PostHeaderIconMasken & Rollen

Wir sind es gewöhnt, uns an Rollen und Titel zu klammern. Masken des Lebens, die uns selbst definieren. Sie zeigen wie in einem Spiegel ein Bild unseres Selbst. Unser Selbstbildnis ist uns so wichtig, dass wir nie herausfinden, wie wir uns neu definieren können. Unser Ego ist durch unsere Rollen, unsere Masken und Titel bestimmt. Was auch bedeutet, dass neue Rollen, weitere Masken unser Ego verändern, wie auch jede Maske oder Rolle, die wir ablegen oder fallen lassen. Ohne diese Rollen und Masken haben wir das Gefühl, uns zu verlieren, den Verlust unseres Wesens zu spüren. Es ist wie ein „kleines Sterben“, wenn wir Teile verlieren und doch gerade das ist auch die Möglichkeit einer Wiedergeburt.

Im weiteren Text ist eine kleine Zeremonie, ein kleines Ritual, welches uns hilft, die Grenzen zu überwinden, indem wir die Rollen und Masken verbrennen. Durch dieses kleine Loslassen und Befreien werden wir im Anschluss etwas entdecken. Wir sehen und spüren, welche Möglichkeiten in diesen Rollen und Masken stecken, die wir jeden Tag oder zu bestimmten Zeiten spielen und tragen. Achte darauf, im Geiste frei zu bleiben, dich nicht in den Geschichten deiner Rollen und Masken zu ver(w)irren, dich in ihnen zu verfangen. Wir bekommen eine Sicht darauf, was die Rollen und Masken mit uns und ohne uns tun; im Gegensatz dazu, dass wir diese Rollen und Masken sind.

Stückliste:
Kleine Zweige, Papierstreifen (zum Umwickeln der Zweige), Stift, ein Feuer … Mut

Ablauf:
Wenn du jemanden hast, der für dich trommeln kann, ist das eine schöne Sache, ansonsten eine Trommelreise CD einlegen. Es funktioniert auch einfach, indem du den Flammen lauschst und Ruhe einkehrt.

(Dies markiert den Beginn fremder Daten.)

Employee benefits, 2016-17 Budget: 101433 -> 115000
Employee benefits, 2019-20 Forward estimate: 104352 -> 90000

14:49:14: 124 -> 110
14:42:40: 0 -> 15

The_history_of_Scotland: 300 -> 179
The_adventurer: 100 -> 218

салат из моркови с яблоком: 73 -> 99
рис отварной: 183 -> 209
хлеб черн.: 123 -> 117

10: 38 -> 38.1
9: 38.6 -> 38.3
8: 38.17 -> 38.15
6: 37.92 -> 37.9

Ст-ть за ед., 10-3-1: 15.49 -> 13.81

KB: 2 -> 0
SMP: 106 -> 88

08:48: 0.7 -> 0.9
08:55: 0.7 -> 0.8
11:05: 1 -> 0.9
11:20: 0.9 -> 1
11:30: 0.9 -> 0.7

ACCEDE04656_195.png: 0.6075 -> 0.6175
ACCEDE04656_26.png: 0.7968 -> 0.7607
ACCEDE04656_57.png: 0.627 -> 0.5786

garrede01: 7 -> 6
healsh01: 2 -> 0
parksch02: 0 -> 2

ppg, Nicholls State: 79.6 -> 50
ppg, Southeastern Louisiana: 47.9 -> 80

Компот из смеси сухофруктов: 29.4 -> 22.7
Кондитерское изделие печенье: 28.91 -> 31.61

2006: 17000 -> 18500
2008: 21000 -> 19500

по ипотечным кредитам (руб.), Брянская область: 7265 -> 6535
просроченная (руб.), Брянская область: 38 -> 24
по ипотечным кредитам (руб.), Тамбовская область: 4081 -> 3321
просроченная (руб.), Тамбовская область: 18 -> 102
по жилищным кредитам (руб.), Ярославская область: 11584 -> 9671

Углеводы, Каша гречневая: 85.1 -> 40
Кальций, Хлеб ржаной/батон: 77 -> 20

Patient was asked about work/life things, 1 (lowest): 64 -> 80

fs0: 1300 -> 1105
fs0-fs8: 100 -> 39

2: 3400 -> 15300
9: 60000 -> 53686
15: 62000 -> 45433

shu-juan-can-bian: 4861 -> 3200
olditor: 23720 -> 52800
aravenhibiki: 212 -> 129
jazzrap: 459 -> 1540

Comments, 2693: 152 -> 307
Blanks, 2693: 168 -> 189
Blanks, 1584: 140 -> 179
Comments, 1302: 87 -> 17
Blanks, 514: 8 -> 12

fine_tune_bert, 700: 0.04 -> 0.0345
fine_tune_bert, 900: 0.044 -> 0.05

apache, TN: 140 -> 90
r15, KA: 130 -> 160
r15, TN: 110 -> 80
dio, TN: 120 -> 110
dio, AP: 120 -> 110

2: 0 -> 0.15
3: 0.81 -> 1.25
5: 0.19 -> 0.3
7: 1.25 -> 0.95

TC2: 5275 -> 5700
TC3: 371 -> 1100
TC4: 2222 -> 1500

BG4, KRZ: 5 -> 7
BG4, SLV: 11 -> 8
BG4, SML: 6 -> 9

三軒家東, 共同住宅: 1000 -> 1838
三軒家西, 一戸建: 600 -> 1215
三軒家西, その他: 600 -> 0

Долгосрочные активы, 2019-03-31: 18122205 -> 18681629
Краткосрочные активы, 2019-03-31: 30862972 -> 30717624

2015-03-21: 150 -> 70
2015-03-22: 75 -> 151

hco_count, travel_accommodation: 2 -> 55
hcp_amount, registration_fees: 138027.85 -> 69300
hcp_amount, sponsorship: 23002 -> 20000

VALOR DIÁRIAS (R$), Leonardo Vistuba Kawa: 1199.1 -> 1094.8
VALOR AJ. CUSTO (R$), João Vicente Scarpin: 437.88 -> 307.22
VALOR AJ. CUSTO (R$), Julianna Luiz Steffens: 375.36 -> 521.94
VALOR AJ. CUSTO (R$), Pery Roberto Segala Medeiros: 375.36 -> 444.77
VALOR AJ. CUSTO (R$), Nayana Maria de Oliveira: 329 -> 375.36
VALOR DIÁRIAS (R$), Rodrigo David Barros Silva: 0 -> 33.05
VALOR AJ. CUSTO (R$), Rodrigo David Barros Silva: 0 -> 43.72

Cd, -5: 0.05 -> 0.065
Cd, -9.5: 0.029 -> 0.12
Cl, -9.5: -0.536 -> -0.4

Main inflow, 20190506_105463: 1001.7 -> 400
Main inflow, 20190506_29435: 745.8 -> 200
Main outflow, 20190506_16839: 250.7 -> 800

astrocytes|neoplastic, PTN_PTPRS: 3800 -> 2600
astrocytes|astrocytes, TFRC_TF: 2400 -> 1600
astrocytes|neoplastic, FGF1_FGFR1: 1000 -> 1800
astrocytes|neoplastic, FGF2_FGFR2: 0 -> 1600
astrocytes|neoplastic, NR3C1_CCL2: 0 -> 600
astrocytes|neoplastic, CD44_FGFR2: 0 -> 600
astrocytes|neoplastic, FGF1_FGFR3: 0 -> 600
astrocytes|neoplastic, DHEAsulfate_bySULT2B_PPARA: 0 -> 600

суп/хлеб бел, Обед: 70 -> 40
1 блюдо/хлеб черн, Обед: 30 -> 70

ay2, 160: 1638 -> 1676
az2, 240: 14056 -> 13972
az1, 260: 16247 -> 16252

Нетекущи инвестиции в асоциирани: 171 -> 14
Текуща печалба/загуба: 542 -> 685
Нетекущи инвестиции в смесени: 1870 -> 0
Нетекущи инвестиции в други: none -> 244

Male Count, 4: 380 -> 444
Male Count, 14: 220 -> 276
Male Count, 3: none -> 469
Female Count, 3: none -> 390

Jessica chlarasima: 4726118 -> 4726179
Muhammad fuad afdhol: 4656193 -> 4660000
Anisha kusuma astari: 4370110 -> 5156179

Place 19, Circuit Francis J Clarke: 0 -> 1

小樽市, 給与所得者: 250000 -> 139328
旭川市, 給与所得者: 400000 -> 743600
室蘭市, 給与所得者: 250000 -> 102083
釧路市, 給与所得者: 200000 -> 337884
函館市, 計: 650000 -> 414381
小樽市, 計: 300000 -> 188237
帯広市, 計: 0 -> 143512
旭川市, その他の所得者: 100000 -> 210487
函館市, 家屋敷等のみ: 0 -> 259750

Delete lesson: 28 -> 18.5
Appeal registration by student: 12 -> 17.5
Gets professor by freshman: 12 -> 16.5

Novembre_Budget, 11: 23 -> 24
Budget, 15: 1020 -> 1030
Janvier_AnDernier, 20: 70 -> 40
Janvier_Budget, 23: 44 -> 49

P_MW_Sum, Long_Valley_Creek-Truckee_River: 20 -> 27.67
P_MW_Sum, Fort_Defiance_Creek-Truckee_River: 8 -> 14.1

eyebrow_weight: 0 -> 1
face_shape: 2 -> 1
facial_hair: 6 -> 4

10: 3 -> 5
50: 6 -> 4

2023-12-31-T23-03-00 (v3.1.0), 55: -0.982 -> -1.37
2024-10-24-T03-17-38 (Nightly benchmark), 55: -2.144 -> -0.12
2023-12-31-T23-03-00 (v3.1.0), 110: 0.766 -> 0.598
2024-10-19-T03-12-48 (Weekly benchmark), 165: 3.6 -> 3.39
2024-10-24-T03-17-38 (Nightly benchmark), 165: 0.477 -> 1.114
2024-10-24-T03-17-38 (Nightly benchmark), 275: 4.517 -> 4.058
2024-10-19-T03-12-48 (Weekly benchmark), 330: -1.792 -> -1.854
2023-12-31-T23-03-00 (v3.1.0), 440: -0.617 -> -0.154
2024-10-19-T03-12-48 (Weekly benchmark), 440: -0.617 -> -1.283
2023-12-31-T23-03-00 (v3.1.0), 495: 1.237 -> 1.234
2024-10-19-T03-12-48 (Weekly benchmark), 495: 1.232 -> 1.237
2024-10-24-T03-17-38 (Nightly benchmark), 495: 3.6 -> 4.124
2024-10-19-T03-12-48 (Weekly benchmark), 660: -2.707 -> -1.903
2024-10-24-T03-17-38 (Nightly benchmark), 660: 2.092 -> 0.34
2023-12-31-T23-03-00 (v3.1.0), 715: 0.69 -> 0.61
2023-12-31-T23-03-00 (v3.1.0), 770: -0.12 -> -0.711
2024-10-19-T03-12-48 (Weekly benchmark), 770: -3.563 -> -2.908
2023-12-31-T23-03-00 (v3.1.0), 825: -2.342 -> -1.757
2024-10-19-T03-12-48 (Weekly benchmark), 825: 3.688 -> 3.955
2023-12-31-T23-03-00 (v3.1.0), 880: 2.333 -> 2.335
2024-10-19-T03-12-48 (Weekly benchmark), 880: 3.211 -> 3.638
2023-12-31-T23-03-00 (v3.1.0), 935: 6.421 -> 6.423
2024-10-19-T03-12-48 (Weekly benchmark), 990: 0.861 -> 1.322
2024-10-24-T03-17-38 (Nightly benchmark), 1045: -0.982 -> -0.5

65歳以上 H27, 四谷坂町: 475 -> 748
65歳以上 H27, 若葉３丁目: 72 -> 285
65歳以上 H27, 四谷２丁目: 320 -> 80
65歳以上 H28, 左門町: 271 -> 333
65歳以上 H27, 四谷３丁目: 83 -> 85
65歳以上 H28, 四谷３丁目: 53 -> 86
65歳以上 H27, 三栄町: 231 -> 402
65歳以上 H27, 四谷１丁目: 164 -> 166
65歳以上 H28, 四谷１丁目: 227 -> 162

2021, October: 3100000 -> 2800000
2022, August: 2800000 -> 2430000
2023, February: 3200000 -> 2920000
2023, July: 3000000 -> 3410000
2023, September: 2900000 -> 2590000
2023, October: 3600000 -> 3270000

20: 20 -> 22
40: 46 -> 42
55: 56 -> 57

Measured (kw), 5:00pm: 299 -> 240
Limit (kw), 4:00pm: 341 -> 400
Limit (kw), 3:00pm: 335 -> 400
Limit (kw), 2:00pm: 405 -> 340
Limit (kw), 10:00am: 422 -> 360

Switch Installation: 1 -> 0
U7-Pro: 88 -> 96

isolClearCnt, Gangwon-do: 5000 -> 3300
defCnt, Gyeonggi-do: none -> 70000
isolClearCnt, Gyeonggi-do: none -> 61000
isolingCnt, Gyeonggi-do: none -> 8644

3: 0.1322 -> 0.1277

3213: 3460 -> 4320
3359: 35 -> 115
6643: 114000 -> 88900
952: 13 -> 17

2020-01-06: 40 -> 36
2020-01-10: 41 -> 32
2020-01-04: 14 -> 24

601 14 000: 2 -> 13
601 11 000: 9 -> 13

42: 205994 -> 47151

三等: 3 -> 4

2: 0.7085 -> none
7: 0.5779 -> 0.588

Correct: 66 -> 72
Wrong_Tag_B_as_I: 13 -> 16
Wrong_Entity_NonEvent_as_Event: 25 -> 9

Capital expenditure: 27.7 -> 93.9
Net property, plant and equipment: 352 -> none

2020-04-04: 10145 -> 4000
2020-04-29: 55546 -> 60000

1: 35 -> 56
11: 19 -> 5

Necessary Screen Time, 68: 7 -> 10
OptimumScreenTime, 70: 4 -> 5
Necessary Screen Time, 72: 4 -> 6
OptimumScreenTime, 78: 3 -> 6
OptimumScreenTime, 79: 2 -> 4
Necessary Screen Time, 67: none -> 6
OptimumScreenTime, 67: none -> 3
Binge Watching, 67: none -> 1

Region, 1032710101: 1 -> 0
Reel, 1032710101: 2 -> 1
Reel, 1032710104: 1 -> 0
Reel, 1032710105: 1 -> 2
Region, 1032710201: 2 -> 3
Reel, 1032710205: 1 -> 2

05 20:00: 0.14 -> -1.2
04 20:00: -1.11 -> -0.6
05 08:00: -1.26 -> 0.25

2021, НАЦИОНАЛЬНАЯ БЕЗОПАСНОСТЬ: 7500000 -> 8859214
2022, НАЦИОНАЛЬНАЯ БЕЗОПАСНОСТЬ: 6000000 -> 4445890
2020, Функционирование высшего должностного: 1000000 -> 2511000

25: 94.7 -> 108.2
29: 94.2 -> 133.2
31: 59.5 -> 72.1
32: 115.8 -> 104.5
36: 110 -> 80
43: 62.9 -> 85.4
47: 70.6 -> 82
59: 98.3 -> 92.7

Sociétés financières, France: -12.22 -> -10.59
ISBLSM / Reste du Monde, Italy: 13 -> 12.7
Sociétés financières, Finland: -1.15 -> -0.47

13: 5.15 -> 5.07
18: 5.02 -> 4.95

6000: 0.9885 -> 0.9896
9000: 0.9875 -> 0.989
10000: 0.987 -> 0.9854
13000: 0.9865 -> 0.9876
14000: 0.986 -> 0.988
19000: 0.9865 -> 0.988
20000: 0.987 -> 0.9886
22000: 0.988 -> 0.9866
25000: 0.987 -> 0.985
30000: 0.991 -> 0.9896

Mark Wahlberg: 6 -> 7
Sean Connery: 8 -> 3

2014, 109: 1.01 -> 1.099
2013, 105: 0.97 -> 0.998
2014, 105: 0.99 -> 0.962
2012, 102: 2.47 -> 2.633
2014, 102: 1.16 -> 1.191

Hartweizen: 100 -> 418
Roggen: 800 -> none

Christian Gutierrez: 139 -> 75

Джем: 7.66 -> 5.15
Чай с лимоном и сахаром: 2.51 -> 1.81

Schau in die Flammen, lass deine Gedanken immer langsamer und leichter werden, lass sie in die Flammen wandern. Was auch immer gerade den Weg an die Oberfläche sucht, lass es einfach in den Flammen vergehen, gib den Gedanken kein Gewicht, gib sie frei. Lass Ruhe einkehren. Das Feuer hat die wunderbare Eigenschaft einen tagträumerischen Zustand zu erzeugen, einen luziden Traum auszulösen, einen Übergang in die Anderswelt zu zeigen.

Schreibe nun (wenn du spürst, dass der Moment gekommen ist) eine Rolle oder Maske, eine Selbstdefinition (mit der du dich identifizierst), einen Titel … etwas das du bist, auf einen eigenen Streifen Papier. Es können viele Rollen sein: Mann, Frau, Kind, Mutter, Vater, Sohn, Freund, Geliebter, Raucher, Angestellter, Chef, Arzt, Ingenieur … . Dies sind die Masken und Rollen, egal wie hoch und wichtig sie auch erscheinen, die dich definieren, festhalten und zurückhalten, neue Wege zu gehen, neue Erfahrungen zu machen. Nimm die Zweige zur Hand und wickle an jeden Zweig einen Papierstreifen. Während du die Rolle oder Maske um den Zweig wickelst, danke ihr aus dem Herzen für das, was du durch sie gelernt hast, und die Kraft, welche sie dir geliehen hat. Danke oder segne den jeweiligen Zweig mit der Papierrolle und lege ihn ins Feuer. Nun betrachte ihn, wie er verbrennt. Dies tust du jetzt Zweig für Zweig, Rolle für Rolle, Maske für Maske mit der Bewusstheit, das du ein heiliges und heilendes Ritual für dich erschaffst. Spüre die Hitze und Glut der verbrennenden Zweige und sei dir sicher, dass du innerlich ruhig bleibst. Stell dir nun vor, wie die Anforderungen und Verhalten, welche diese Rollen und Masken von dir fordern, im reinigenden Feuer zu Rauch aufgehen und zu Asche zerfallen. Wie du von der Rolle oder Maske befreit wirst (dem Teils des Seins als: Mann, Frau, Kind, Vater, Mutter, Sohn, Geliebter, Ehemann, Arbeitnehmers, Raucher … ). Öffne dein Herz weit, um die lehrreichen Gaben dieser Rollen und Masken anzunehmen.

Wisse, dass die Rollen und Masken dich nicht definieren, du sie allerdings aus tiefem innerem Wissen jederzeit spielen und anlegen kannst, wenn sie dir zur Hilfe gereichen.